选段 >>

----------------------------------------

然后会在添加Position embedding，可以为所有的特征序列添加位置信息。通过生成一个[197,768]的矩阵加到原来的特征序列中。至此，网络输入的预处理patch+position embedding就完成了。

# class token的定义
self.cls_token      = nn.Parameter(torch.zeros(1, 1, num_features))

# position embedding定义
self.pos_embed = nn.Parameter(torch.zeros(1, num_patches + 1, num_features))

代码：

class VisionTransformer(nn.Module):
    def __init__(
            self, input_shape=[224, 224], patch_size=16, in_chans=3, num_classes=1000, num_features=768,
            depth=12, num_heads=12, mlp_ratio=4., qkv_bias=True, drop_rate=0.1, attn_drop_rate=0.1, drop_path_rate=0.1,
            norm_layer=partial(nn.LayerNorm, eps=1e-6), act_layer=GELU
        ):
        """

----------------------------------------

数据摘录 >>

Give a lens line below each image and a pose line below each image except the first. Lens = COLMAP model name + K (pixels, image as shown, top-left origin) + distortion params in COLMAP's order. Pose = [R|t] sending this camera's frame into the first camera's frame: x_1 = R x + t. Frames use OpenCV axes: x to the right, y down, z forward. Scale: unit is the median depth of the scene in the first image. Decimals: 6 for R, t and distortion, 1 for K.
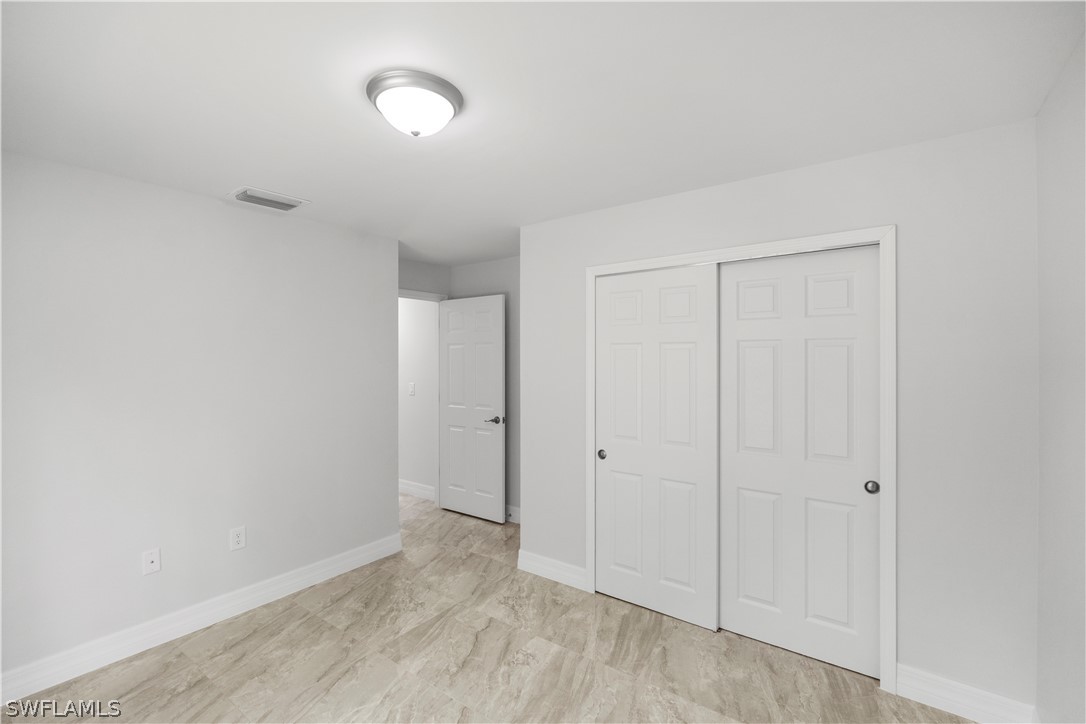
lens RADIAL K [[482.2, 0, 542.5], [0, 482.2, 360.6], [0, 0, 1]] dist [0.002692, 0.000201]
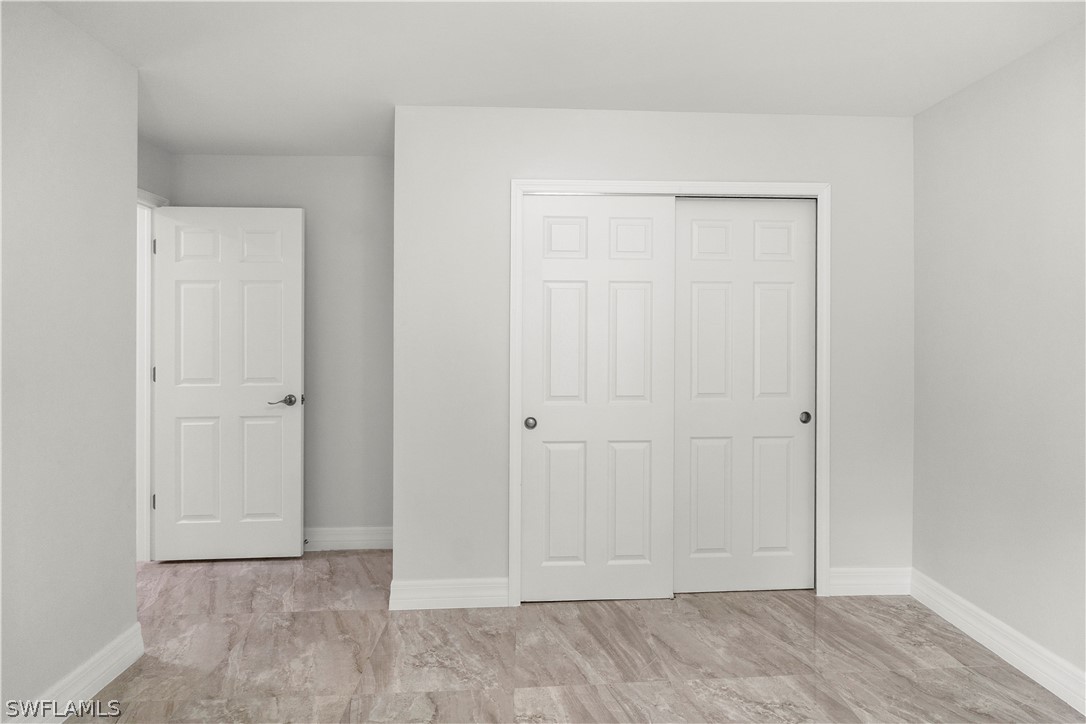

----------------------------------------

所需操作 1 >>
根据 Position embedding 选段，用一到三句话说明添加位置嵌入的作用，以及它是怎样并入特征序列的。
所需操作 2 >>
请接着写出 Position embedding 选段最后一行之后的内容。
上面的数据行在这里用不上。

回答 1 >>
添加位置嵌入是为了给所有特征序列加上位置信息。具体做法是生成一个[197,768]的矩阵，加到原来的特征序列中。

回答 2 >>
        输入大小为224，以16*16的卷积核分块14*14
        :param input_shape: 网络输入大小
        :param patch_size:  分块大小
        :param in_chans:  输入通道
        :param num_classes:  类别数量
        :param num_features: 特征图维度
        :param num_heads:  多头注意力机制head的数量
        :param mlp_ratio: MLP ratio
        :param qkv_bias: qkv的bias
        :param drop_rate: dropout rate
        :param norm_layer: layernorm
        :param act_layer: 激活函数
        """
        super().__init__()
        #-----------------------------------------------#
        #   224, 224, 3 -> 196, 768
        #-----------------------------------------------#
        self.patch_embed    = PatchEmbed(input_shape=input_shape, patch_size=patch_size, in_channels=in_chans, num_features=num_features)
        num_patches         = (224 // patch_size) * (224 // patch_size)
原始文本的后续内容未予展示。